- Vaduthala Location in Kerala, India
- Coordinates: 10°01′15″N 76°16′27″E﻿ / ﻿10.0207°N 76.2741°E
- Country: India
- State: Kerala
- District: Ernakulam

Languages
- • Official: Malayalam, English
- Time zone: UTC+5:30 (IST)
- Telephone code: 0484
- Vehicle registration: KL-07
- Coastline: 0 kilometres (0 mi)
- Climate: Tropical monsoon (Köppen)
- Avg. summer temperature: 35 °C (95 °F)
- Avg. winter temperature: 20 °C (68 °F)

= Vaduthala =

Vaduthala is a locality in the city of Kochi, India. It consists of the wards Vaduthala East and Vaduthala West. It is between Pachalam and Chittoor on Chittoor Road. Elamakkara lie towards its east and Mulavukad island on its west. A zonal office of the Corporation of Cochin operates there. Several educational institutions such as Chinmaya Vidyalaya, Don Bosco School and Archbishop Attipetty Public School operate there. The nearest hospital is Lourdes Hospital.

== Backwaters ==
Vaduthala has a line of backwaters along its length. It is one of the most peaceful places in Cochin and a source of livelihood for a number of fishermen living here. There are plans to fill up part of the backwaters with roads and to generate revenue for the Corporation of Cochin. Vaduthala has a hospital, schools, temples, mosques and a church.

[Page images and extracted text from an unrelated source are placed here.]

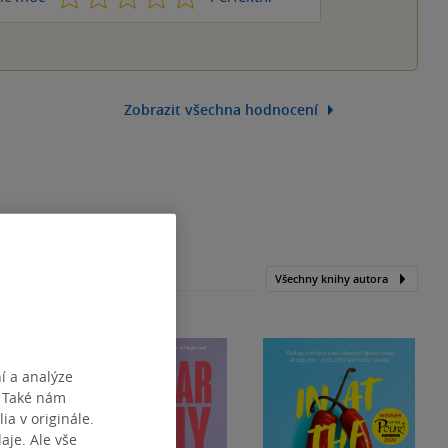
Zobrazit všechna hodnocení
Všechny knihy autora
í a analýze
. Také nám
ia v originále.
je. Ale vše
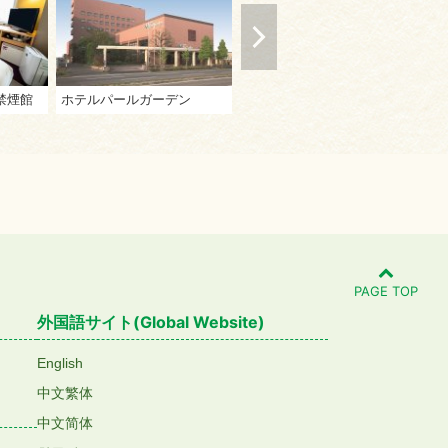
禁煙館
ホテルパールガーデン
ホテルマリンパレスさぬき
ザ
PAGE TOP
外国語サイト(Global Website)
English
中文繁体
中文简体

== Don Bosco Trophy Football tournament 1956- ==
The Don Bosco Trophy Football Tournament established in 1956 was recognized by the Kerala Football Association in 1962. It was founded by Rev.Fr.Francis Gueouz a French Salesian priest who came to Kerala. He established the Don Bosco, Vaduthala, Kochi in the same year. The first thing he did as he landed the place was to cut the coconut trees and make a very beautiful play ground for youngsters. From the very first year of inspection Don Bosco, Vaduthala—the football Trophy started. By second year onwards reputed teams in Ernakulam and its vicinity started coming. This tournament is the second oldest recognized football tournament in India after Durant cup. It is occurring for the past years as a registered tournament in which reputed clubs of Kerala and Ernakulam is participating in it. Olden days tournaments used to last for months. Usually tournament occurs in the month of December. Bolgatty club, FACT Udayaogamandel, Udaya, Eagles, Don Bosco, Central Exercise, Golden Treads, Cochin Port etc., are some of the prominent teams that has raised the prestigious Don Bosco trophy cup. This cup is made of Silver in which the image of Don Bosco is imprinted. The winners will be awarded the Don Bosco Trophy and a permanent trophy.

== Don Bosco Football Academy==
Don Bosco Football Academy, a hallmark name in the Hero National Y-League, is a Salesian initiative adorning a legacy of fair play had its beginning in the year 2016. With a well-maintained home ground academy train players to explore and love the game, football.

With the best Player Development Curriculum, the academy is in the path of generating an elite class of players and teams. Here, academy encourages the players to experiment and discover the game, so as to bring out his/her maximum potential. The players are engaged in tactical and technical training sessions that ensure the success of the player and the team.

"We play by the principles of the game" is the echoing ground rule of the academy. This ensures a focused approach on the individual players which in turn guarantees the growth of the player and success of the team. The laurels of the academy justify the quality training received by individual players. Academy got national accreditation by All India Football Federation with One star rating and participated in the National Youth League 2017. Don Bosco Football Academy accomplished a groundbreaking entry into the field of competitive football tournaments with a 2-star accreditation by the All India Football Federation (AIFF) in 2018, 2019 and 2020. It is the topmost rated football academy in Kerala and holds the 16th position in India according to the accreditation done by AIFF. Academy has football nursery, grassroot training age Group and U-13, U-15 and U-18 which participates in Kerala Academy League and National Youth Leagues.U-15 squad of Don Bosco FA won the Kerala Academy League title 2018–19 defeating Parapur FC 1–0.U-13 squad achieved the runner up position in the Kerala Academy League 2018–2019.

Players display an astonishing level of self-determination and team spirit because academy teaches them to be self-reliant, humble and excellent sportsmen.

== Transport ==
The railway line connecting the international shipping terminal to the airport passes through Vaduthala. A single main road leads to Vaduthala. Don Bosco school conducts an annual fair.

Vaduthala is a suburb within Cochin Corporation lying on either side of the Chittoor Road (North part) between Pachalam and South Chittoor. It is connected by Chittoor Road from Ernakulam town. It is straddled by Cochin backwaters on one side and Elamakkara/Perandur Canal on the other side with the Ernakulam-Alwaye railway line passing right through it.